Every so often, a real gem of a show comes along that offers a truly unique take on old masterpiece – and this production of “Seven Brides For Seven Brothers”, from director and choreographer Patti Colombo, is one of these gems.

The show, based on the 1954 film of the same name, still has all its classic sing-along numbers, but both the staging and the orchestration of the show have undergone a creative renaissance. The result is a show high on energy and pace, with some poignant and touching moments that give the audience much more than a staple, feel-good evening.

The leading couple carry the show well, with Helena Blackman’s convincing portrayal of the resilient Milly contrasting fittingly with Sam Attwater’s chauvinistic Adam. In particular, Blackman’s strong vocal performances in numbers such as “Goin’ Courtin’” and “Glad That You Were Born” allow her to showcase the full range of her character’s emotions and proved popular with the Glasgow audience.

The supporting cast reveal their talents!

The success of any show can often be gauged by the strength of the supporting characters. In the case of “Seven Brides”, there is an extremely talented cast who make-up the rest of Adam’s family and the Townsfolk. The alphabetically-named Brothers, from Benjamin through to Gideon, all have unique characters of their own which result in snappy dialogue and sturdy singing. The Brides prove to be equally as talented, treating us to a range of dance-steps, from hoe-downs to ballet, as well as a harmonious blend of strong voices.

In addition to its gifted performers, it’s the staging of the show which gives it a unique and fresh style, refuting any suggestion that, at more than 30 years of age, “Seven Brides” might have become stale or tired. Interior and exterior sets are struck seamlessly by both cast and “invisible” stage crew with virtually no gaps between scenes, giving the show a pacey, but never rushed, feel. On top of all this, several of the Townsfolk also play instruments on stage, ranging from violins to ukulele, and this give the music a more authentic feel.

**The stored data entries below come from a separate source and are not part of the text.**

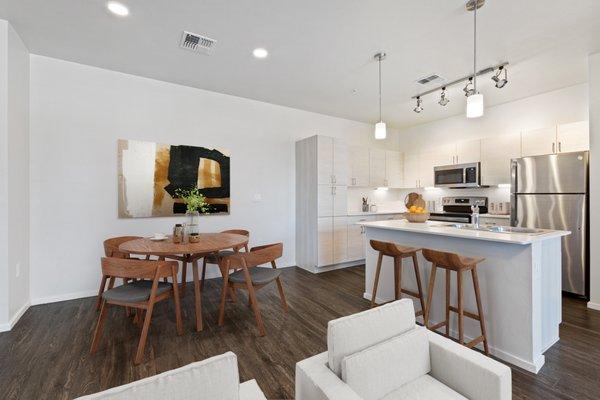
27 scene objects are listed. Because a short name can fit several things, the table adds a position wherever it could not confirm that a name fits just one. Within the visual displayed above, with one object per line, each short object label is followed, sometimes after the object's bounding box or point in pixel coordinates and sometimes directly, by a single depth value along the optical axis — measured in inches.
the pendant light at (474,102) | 90.3
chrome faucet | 111.6
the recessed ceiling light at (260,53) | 118.9
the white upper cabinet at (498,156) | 169.5
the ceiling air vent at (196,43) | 108.3
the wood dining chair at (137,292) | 84.7
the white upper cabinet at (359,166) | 205.8
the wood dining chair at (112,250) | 113.6
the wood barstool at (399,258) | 103.5
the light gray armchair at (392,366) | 44.7
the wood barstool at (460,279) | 83.1
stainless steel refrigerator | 133.2
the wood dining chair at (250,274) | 100.7
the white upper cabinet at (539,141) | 152.6
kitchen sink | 96.8
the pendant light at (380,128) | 123.7
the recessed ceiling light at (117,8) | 91.1
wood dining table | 96.3
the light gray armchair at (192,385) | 32.2
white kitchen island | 80.6
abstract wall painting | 140.5
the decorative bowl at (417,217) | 123.3
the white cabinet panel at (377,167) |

One of the many highlights is the “Social Dance” towards the end of Act One, where The Brothers and The Suitors compete for the attention of The (yet to be) Brides. The energy, technique and humour of the number sets it apart as one of the most enjoyable dances to grace the stage at The Kings for many years, with the audience showing its appreciation with thunderous applause.

The Social Dance

The only disappointing aspect of Tuesday evening was the relatively modest audience numbers which, given the high quality of what was on display, deserved to be much higher.

So, even if you know the film or show, you must find time this week to get yourself along to The Kings and discover something truly unique and original in this production.

Monday 25th - Saturday 30th November            
Mon eve 7.45pm
Tue – Sat eves 7.30pm
Wed & Sat mats 2.30pm
Tickets: £10 - £29.50
0844 871 7648 (bkg fee)


1 Comment

  • Cameron Lowe
    by Cameron Lowe 4 years ago
    Thanks, Mark. I love to hear that classics like this have been creatively and successfully updated for the modern audience! Long may this one live!